It’s been one week since the July 31th trading deadline and the resulting carnage of the Dodgers’ dwindling farm system is becoming more evident by the day. Despite losing major ground in the race for the NL West and wild card since the break, GM Ned Colletti pulled the trigger on a series of transactions that led to the departure of three talented youngsters. Gone were Blake DeWitt (24), James McDonald (25), and Andrew Lambo (21). In return, the Dodgers acquired a 34 years old 5th starter headed for free agency (Ted Lilly), 30 years old light-hitting 2nd baseman (Ryan Theriot), and a 37 year old 7th inning reliever (Octavio Dotel) whose services were “needed” because of the abysmal performance of another old-man reliever acquired last year at exorbitant cost (George Sherrill). The disappointment over Ned failing to gain a clue after the donation of future superstar catcher Carlos Santana to Cleveland is only exceeded by the fact that Colletti still defends that trade this day (which netted third basemen Casey Blake), and the latest moves by Trader Ned serve as a sad indicator of the modus operandi for the sportswriter-turned general manager (giving away superior young talent for marginal short-term fixes).

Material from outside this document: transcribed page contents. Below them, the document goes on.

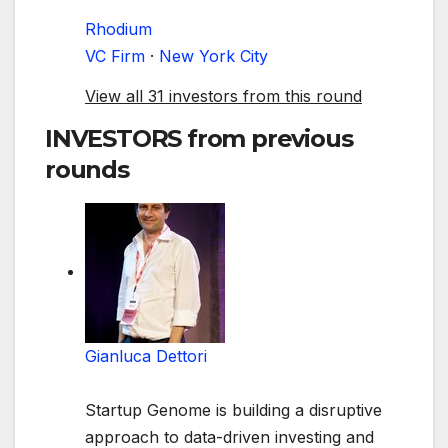
Rhodium
VC Firm
·
New York City
View all 31 investors from this round
INVESTORS
from previous
rounds
Gianluca Dettori
Startup Genome is building a disruptive
approach to data-driven investing and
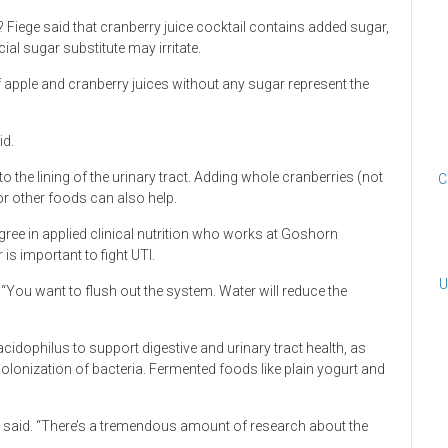
Fiege said that cranberry juice cocktail contains added sugar,
cial sugar substitute may irritate.
f apple and cranberry juices without any sugar represent the
id.
 to the lining of the urinary tract. Adding whole cranberries (not
C
or other foods can also help.
ree in applied clinical nutrition who works at Goshorn
is important to fight UTI.
U
 “You want to flush out the system. Water will reduce the
acidophilus to support digestive and urinary tract health, as
lonization of bacteria. Fermented foods like plain yogurt and
n said. “There’s a tremendous amount of research about the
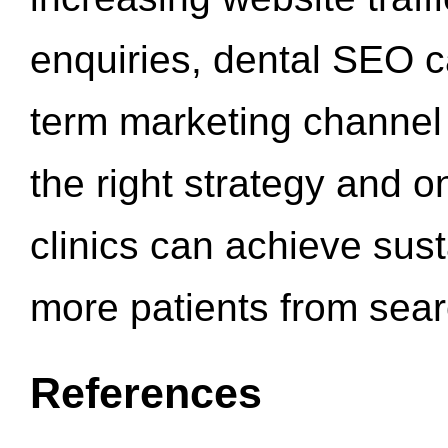
enquiries, dental SEO 
term marketing channel 
the right strategy and o
clinics can achieve sus
more patients from sea
References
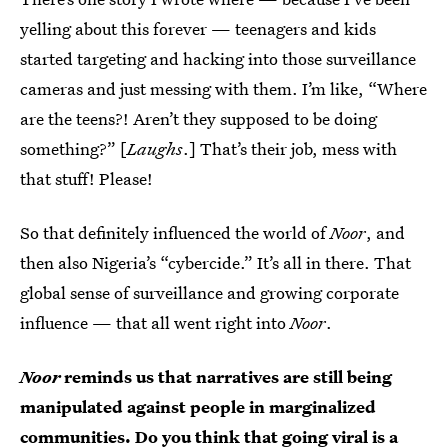
yelling about this forever — teenagers and kids
started targeting and hacking into those surveillance
cameras and just messing with them. I’m like, “Where
are the teens?! Aren’t they supposed to be doing
something?” [
Laughs
.] That’s their job, mess with
that stuff! Please!
So that definitely influenced the world of
Noor
, and
then also Nigeria’s “cybercide.” It’s all in there. That
global sense of surveillance and growing corporate
influence — that all went right into
Noor
.
Noor
reminds us that narratives are still being
manipulated against people in marginalized
communities. Do you think that going viral is a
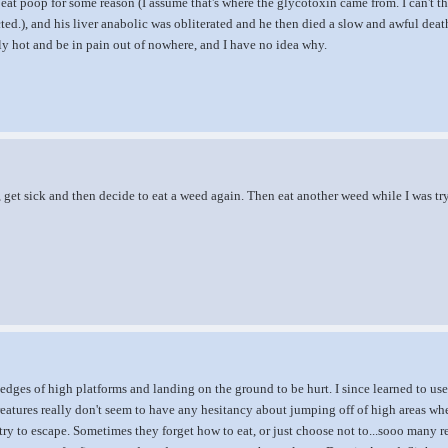
eat poop for some reason (I assume that's where the glycotoxin came from. I can't thi
cted.), and his liver anabolic was obliterated and he then died a slow and awful deat
y hot and be in pain out of nowhere, and I have no idea why.
, get sick and then decide to eat a weed again. Then eat another weed while I was tr
 edges of high platforms and landing on the ground to be hurt. I since learned to 
reatures really don't seem to have any hesitancy about jumping off of high areas wh
try to escape. Sometimes they forget how to eat, or just choose not to...sooo many 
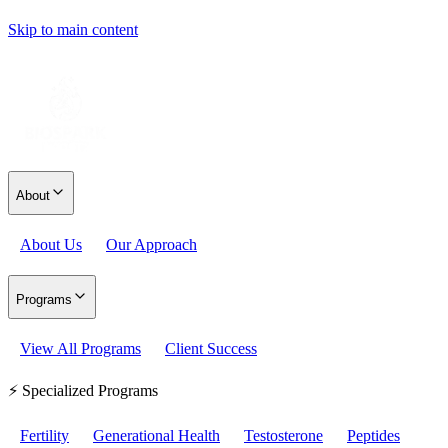
Skip to main content
About
About Us
Our Approach
Programs
View All Programs
Client Success
⚡ Specialized Programs
Fertility
Generational Health
Testosterone
Peptides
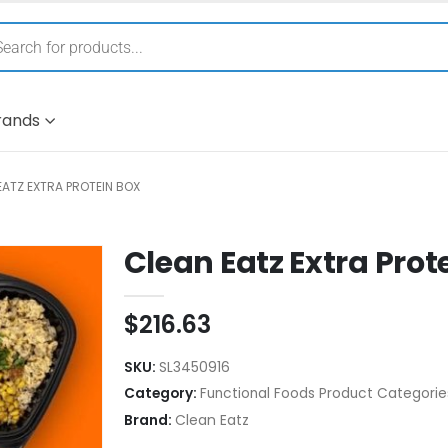
rands
EATZ EXTRA PROTEIN BOX
Clean Eatz Extra Prot
$
216.63
SKU:
SL3450916
Category:
Functional Foods Product Categorie
Brand:
Clean Eatz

Upon their arrivals to their new clubs, the departing youngsters put on a show for their new fans. DeWitt posted a 3-4 debut with the Cubbies and smacked a home run with four RBIs in his fourth game. Not be outdone, James McDonald debuted for the Pirates and delivered the best performance of his young career by obliterating LA’s divisional rival Colorado during six shutout innings, punctuated by eight strikeouts and a mere five baserunners allowed.
In essence, the Dodgers gave up cheap, young players with considerable talent for older, more expensive, and less productive ones. Consider the 2010 seasons of fellow second basemen DeWitt and Theriot.
DeWitt: .275 BA, .354 OBP, .384 SLG, 2 SB, salary – 400k
Theriot: .284 BA, .321 OBP, .328 SLG, 16 SB, salary – 2.6 million
Why make this swap? Enter Ned Colletti.
“We wanted more speed.”
Ok, then. I guess all other considerations went out the window.
Well, how about the acquisition of the elderly Dotel and the relinquishing of two talented players with a plausible 8-10 years of future major league production?
“Those are the guys they wanted.”
Sheesh, good thing they didn’t ask for Clayton Kershaw or Andre Ethier?
Colletti’s pattern of giving teams pretty much whatever they ask for in return for marginal players is downright frightening for the future prospects of the organization (and I don’t mean the players). Coupled with tight-assed owner Frank McCourt’s frugal ways, the outlook is bleak for the Blue Crew.